Built in 1978 as an office building for an aerospace company and later converted to a data center, most of the electrical equipment in this facility exceeded its usable life expectancy. As a result, the owner of this colocation facility asked Hood Patterson & Dewar (HP&D) to assess the critical infrastructure systems, including mechanical, electrical, fire alarm, and pre-action fire protection systems.
During the assessment, in addition to the expected aging issues, HP&D discovered several other problems that required attention, including:
- Location of external cooling towers
- Utility equipment conspicuously located above-ground
- Lack of physical equipment barriers
- Data rooms located on upper floors with no buffer to exterior walls
- Improper management of raised floor spaces
- Lack of as-built drawings for equipment power feeds and floor loading
- Leakage of the building envelope
As the building systems were modified during the data center’s life, some components were abandoned or repurposed, resulting in inconsistent equipment labels, inaccurate panel schedules, and confusing one-line diagrams. Critical facilities need proper labeling and documentation to ensure operators can safely maintain systems and recover from a failure or outage as quickly as possible.

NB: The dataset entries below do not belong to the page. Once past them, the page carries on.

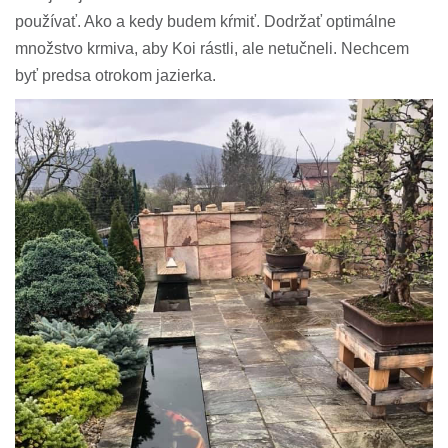
používať. Ako a kedy budem kŕmiť. Dodržať optimálne
množstvo krmiva, aby Koi rástli, ale netučneli. Nechcem
byť predsa otrokom jazierka.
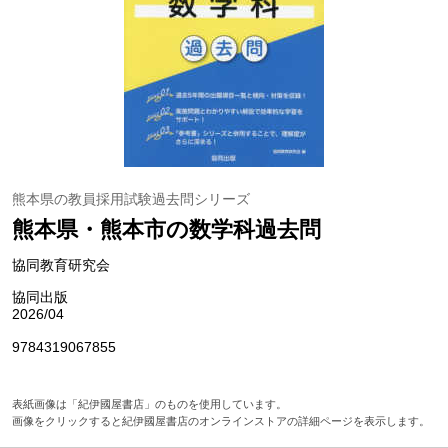
熊本県の教員採用試験過去問シリーズ
熊本県・熊本市の数学科過去問
協同教育研究会
協同出版
2026/04
9784319067855
表紙画像は「紀伊國屋書店」のものを使用しています。
画像をクリックすると紀伊國屋書店のオンラインストアの詳細ページを表示します。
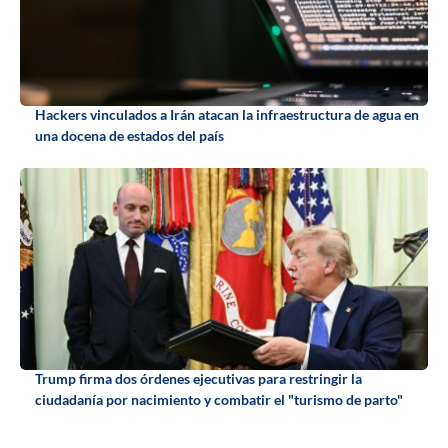
Hackers vinculados a Irán atacan la infraestructura de agua en
una docena de estados del país
Trump firma dos órdenes ejecutivas para restringir la
ciudadanía por nacimiento y combatir el "turismo de parto"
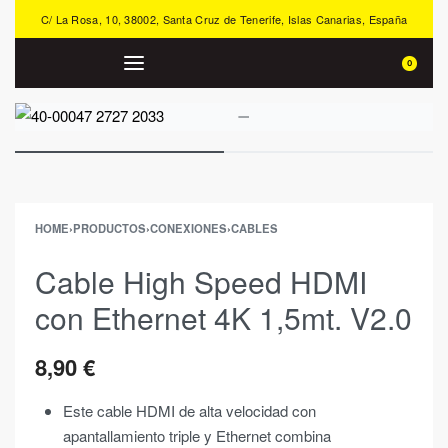
C/ La Rosa, 10, 38002, Santa Cruz de Tenerife, Islas Canarias, España
0
HOME
›
PRODUCTOS
›
CONEXIONES
›
CABLES
Cable High Speed HDMI
con Ethernet 4K 1,5mt. V2.0
8,90
€
Este cable HDMI de alta velocidad con
apantallamiento triple y Ethernet combina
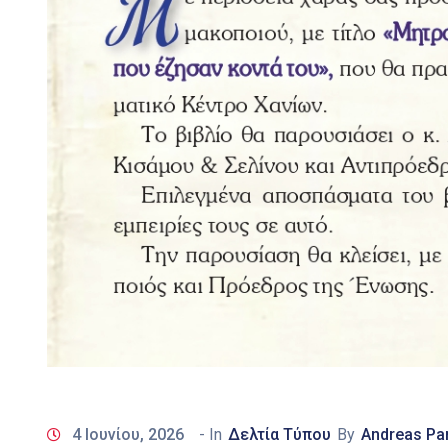
4 Ιουνίου, 2026
- In
Δελτία Τύπου
By
Andreas Pa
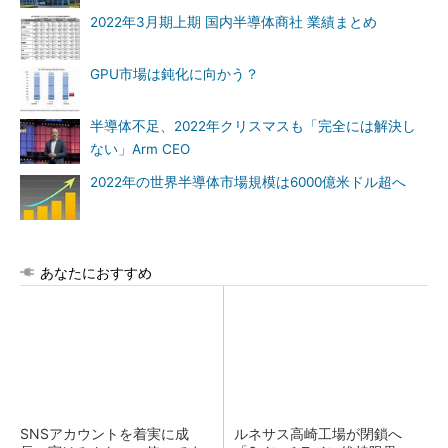
2022年3月期上期 国内半導体商社 業績まとめ
GPU市場は鈍化に向かう？
半導体不足、2022年クリスマスも「完全には解決し
ない」Arm CEO
2022年の世界半導体市場規模は6000億米ドル超へ
あなたにおすすめ
SNSアカウントを着実に成
ルネサス高崎工場が閉鎖へ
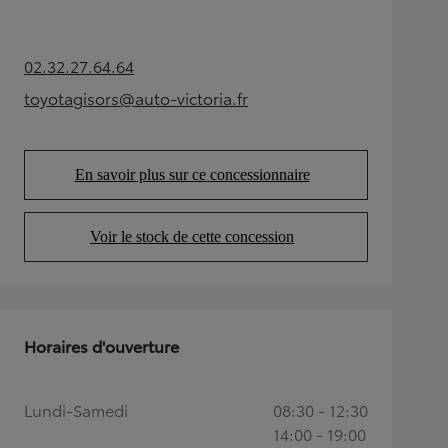
02.32.27.64.64
(Opens in new tab)
toyotagisors@auto-victoria.fr
(Opens in new tab)
En savoir plus sur ce concessionnaire
(Opens in new tab)
Voir le stock de cette concession
(Opens in new tab)
Horaires d'ouverture
Lundi-Samedi
08:30 - 12:30
14:00 - 19:00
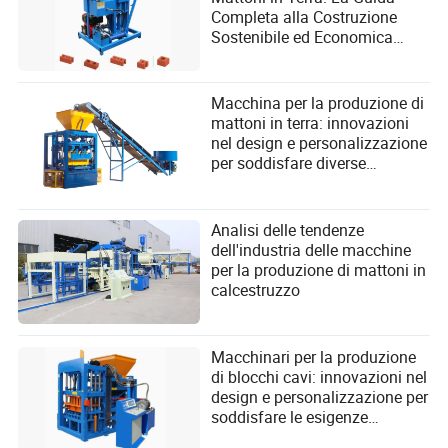
Completa alla Costruzione
Sostenibile ed Economica
dalla Selezione all'Operazione
a Lungo Termine
Macchina per la produzione di
mattoni in terra: innovazioni
nel design e personalizzazione
per soddisfare diverse
esigenze di costruzione
Analisi delle tendenze
dell'industria delle macchine
per la produzione di mattoni in
calcestruzzo
Macchinari per la produzione
di blocchi cavi: innovazioni nel
design e personalizzazione per
soddisfare le esigenze
moderne dell'edilizia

Although the mechanical systems provided years of reliable service, many components were approaching or exceeding their useful service life. As mechanical equipment ages, coupled with an increase in data center cooling requirements, environmental conditions in the space gradually decline. Mechanical concerns discovered during the assessment included:
- Corrosion of the piping systems
- Lack of accurate as-built documentation of mechanical and control systems
- Absence of control system sequences of operation details
- Operating procedures not prepared for routine and emergency maintenance
- Missing performance testing records to verify reliable performance for failure scenarios
Maintenance should be regularly scheduled and carried out on time. However, the facility failed to provide records, making it unclear whether the systems received proper maintenance.
When inspecting the building envelope, HP&D examined the front and rear of the building, roof drains, and doorways. The team determined the storefront was watertight with no signs of aging or cracking but noted minor cracking above and around two exterior doors, clogged roof drains, and rusted anchor bolts.
After thoroughly reviewing the electrical and mechanical systems and the building envelope, HP&D submitted a detailed report with recommendations. The assessment recommended replacing the aging electrical and mechanical systems with fully redundant equipment (2N, 2N+1, or 2(N+1)) with diverse power paths, physical separation, and external components protected from the elements. The team also suggested a clear separation between data center critical systems and the non-critical building support systems wherever possible, including distinguishing equipment with color-coded labels.
In addition, HP&D recommended developing and testing detailed operating procedures for routine maintenance and emergency conditions. The report noted multiple points of failure and areas of improvement for the mechanical system, specifically the original CHW plant piping, which was 40 years old. Finally, the assessment recommended developing a strategic plan for the cooling system plant and data halls.
Further recommendations included fortifying the building envelope by sealing any pipe fenestrations with weathertight sealant, monitoring cracking found on the exterior doorways, replacing weather stripping, clearing the roof of vegetation to prevent leakage, and replacing rusted bolts to ensure the pipe system remains secure.
Data centers need a detailed plan to address aging buildings and infrastructure, maintain reliability, and take advantage of new technology. A knowledgeable consultant can assist you in developing a plan that addresses critical areas and identifies procedures and timelines to enhance the life and reliability of your facility.